## EXCERPTED PASSAGE
Does the description disclose side effects, auth requirements, rate limits, or destructive behavior?

No annotations are provided, so the description carries the full burden of behavioral disclosure. It fails to indicate whether this is a read-only operation, what data format it returns, or any side effects.

Agents need to know what a tool does to the world before calling it. Descriptions should go beyond structured annotations to explain consequences.

Conciseness4/5

Is the description appropriately sized, front-loaded, and free of redundancy?

The description is extremely terse (4 words) and front-loaded with the verb. While efficient, it borders on under-specification given the lack of annotations or output schema.

Shorter descriptions cost fewer tokens and are easier for agents to parse. Every sentence should earn its place.

Completeness2/5

Given the tool's complexity, does the description cover enough for an agent to succeed on first attempt?

With no output schema and no annotations, the description should indicate what the tool returns (e.g., slot identifiers, configurations). Currently insufficient for an agent to understand the operation's value without invoking it.

Recorded data:
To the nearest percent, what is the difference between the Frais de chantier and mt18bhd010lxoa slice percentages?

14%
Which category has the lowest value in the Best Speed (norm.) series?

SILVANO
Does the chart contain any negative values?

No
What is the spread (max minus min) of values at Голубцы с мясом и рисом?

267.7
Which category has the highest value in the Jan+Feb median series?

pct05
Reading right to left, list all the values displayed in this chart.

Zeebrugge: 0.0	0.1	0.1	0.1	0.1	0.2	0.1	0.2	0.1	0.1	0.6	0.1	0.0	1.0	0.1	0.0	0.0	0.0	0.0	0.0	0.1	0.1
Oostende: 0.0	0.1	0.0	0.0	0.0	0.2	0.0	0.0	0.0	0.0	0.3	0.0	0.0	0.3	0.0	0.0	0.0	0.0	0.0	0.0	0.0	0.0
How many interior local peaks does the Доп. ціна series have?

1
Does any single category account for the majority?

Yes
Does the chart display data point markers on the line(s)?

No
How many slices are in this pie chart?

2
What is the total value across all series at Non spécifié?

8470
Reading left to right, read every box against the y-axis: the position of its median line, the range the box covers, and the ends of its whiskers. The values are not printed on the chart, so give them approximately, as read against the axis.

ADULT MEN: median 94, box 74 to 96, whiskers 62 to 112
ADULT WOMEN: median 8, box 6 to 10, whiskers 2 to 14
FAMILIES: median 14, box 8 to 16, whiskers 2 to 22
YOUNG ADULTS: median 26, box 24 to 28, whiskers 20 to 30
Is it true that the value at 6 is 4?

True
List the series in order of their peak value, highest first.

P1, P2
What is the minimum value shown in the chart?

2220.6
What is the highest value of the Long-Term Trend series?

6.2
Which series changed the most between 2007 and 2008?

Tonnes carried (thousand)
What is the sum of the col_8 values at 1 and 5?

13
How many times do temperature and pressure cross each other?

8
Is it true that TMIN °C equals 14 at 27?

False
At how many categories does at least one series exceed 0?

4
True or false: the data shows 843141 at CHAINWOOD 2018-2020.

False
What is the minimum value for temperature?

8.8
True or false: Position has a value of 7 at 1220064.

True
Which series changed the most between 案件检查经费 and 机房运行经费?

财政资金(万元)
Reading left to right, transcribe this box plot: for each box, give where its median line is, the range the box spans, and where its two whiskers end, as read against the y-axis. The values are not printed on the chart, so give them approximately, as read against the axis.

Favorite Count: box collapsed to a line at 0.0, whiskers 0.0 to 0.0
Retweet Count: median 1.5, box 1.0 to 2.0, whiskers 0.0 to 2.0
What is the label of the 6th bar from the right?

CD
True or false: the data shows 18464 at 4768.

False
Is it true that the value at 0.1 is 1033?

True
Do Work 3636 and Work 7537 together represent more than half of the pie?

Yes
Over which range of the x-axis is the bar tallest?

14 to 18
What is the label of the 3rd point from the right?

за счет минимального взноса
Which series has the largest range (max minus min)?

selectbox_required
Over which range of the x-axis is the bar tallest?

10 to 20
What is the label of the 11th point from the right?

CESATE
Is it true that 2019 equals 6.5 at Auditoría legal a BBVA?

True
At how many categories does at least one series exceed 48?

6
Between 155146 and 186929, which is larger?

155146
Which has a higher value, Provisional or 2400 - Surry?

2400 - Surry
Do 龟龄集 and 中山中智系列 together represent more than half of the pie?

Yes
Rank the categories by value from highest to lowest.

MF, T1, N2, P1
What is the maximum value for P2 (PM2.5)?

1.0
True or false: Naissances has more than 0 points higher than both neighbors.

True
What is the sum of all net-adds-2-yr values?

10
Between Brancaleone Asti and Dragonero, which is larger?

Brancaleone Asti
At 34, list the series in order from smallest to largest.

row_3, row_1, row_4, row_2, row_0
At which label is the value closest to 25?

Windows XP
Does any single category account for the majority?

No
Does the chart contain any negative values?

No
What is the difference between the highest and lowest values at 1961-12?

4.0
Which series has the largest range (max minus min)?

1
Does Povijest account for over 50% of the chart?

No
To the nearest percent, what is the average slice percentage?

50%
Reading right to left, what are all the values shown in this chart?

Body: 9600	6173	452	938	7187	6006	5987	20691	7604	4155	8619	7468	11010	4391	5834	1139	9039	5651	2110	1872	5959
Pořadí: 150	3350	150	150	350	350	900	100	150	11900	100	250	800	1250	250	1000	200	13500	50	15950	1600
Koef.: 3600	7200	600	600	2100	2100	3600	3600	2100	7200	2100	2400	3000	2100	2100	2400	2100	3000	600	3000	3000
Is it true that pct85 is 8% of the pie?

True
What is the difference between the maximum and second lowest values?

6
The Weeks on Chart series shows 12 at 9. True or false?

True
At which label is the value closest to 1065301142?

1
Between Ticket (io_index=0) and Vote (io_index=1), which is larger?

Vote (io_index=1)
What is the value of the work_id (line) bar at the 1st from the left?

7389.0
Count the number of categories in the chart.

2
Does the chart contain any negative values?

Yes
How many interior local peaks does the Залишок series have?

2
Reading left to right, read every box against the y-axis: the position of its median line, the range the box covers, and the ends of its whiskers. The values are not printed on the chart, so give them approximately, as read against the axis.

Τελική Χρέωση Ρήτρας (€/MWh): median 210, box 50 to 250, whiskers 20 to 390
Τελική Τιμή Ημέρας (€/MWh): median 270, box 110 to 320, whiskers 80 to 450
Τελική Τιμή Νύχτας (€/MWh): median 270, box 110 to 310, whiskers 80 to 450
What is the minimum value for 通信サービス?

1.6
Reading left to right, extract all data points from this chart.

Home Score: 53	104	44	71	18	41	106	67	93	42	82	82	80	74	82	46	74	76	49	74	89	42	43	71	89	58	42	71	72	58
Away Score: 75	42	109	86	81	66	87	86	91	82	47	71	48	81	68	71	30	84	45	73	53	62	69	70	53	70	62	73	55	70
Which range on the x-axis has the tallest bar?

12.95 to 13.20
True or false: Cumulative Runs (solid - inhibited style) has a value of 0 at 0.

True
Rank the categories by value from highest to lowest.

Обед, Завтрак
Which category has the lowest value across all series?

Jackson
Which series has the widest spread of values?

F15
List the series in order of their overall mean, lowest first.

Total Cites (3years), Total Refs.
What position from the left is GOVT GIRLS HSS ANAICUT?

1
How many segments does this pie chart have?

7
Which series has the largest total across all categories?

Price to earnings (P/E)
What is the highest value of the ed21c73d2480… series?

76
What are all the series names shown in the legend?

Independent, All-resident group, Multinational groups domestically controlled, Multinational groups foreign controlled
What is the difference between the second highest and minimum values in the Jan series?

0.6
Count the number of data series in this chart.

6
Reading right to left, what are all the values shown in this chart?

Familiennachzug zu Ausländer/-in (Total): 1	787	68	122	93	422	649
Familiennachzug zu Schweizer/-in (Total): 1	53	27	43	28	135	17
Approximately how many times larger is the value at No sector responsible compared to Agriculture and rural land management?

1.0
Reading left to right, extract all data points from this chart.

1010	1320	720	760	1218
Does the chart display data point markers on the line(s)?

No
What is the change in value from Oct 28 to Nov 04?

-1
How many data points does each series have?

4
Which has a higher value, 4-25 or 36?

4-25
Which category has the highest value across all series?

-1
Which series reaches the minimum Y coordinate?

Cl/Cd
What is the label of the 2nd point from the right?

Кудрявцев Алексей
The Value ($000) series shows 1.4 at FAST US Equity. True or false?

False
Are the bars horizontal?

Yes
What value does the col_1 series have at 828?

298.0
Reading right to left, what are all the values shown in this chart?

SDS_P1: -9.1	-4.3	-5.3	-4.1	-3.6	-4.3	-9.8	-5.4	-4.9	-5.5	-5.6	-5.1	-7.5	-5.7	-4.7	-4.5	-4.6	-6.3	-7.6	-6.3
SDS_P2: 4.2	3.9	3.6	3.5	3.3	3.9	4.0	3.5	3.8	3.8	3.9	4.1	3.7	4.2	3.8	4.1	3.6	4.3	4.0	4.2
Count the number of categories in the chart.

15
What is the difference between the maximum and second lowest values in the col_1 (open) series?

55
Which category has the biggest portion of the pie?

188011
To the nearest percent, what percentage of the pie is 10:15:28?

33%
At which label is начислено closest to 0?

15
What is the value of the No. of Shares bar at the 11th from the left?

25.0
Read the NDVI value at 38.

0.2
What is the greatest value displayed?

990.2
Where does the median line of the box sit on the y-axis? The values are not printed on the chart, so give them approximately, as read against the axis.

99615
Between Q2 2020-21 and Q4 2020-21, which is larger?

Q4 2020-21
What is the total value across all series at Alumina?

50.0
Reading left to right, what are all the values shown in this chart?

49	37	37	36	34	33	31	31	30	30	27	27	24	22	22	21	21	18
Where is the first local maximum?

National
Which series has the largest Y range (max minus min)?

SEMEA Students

## WHAT YOU WILL DO
A) In the review of the tool description, why does the description have to carry the full burden of behavioral disclosure? Answer in one to three sentences.
B) How many words long is the description being reviewed?
C) Pick up the review of the tool description after its last sentence and continue it.
None of the rows are used here.

## RESPONSES FOR EACH TASK
A) The description carries the full burden because no annotations are provided. With nothing else to explain how the tool behaves, the description alone has to disclose it.

B) It is four words long.

C)
Complex tools with many parameters or behaviors need more documentation. Simple tools need less. This dimension scales expectations accordingly.

Parameters4/5

Does the description clarify parameter syntax, constraints, interactions, or defaults beyond what the schema provides?

The tool has zero parameters and 100% schema coverage of those zero parameters, meeting the baseline of 4. No parameter semantics are needed or provided.

Input schemas describe structure but not intent. Descriptions should explain non-obvious parameter relationships and valid value ranges.

Purpose4/5

Does the description clearly state what the tool does and how it differs from similar tools?

The description uses a clear verb ('List') and specific resource ('configured instrument slots'), distinguishing it from siblings like get_config or discover_mokus. However, it lacks domain context explaining what 'instrument slots' represent in the Moku device system.

Agents choose between tools based on descriptions. A clear purpose with a specific verb and resource helps agents select the right tool.

Usage Guidelines2/5

Does the description explain when to use this tool, when not to, or what alternatives exist?

No guidance provided on when to use this tool versus alternatives like get_config or get_device_info, nor any prerequisites or conditions for invocation.

Agents often have multiple tools that could apply. Explicit usage guidance like "use X instead of Y when Z" prevents misuse.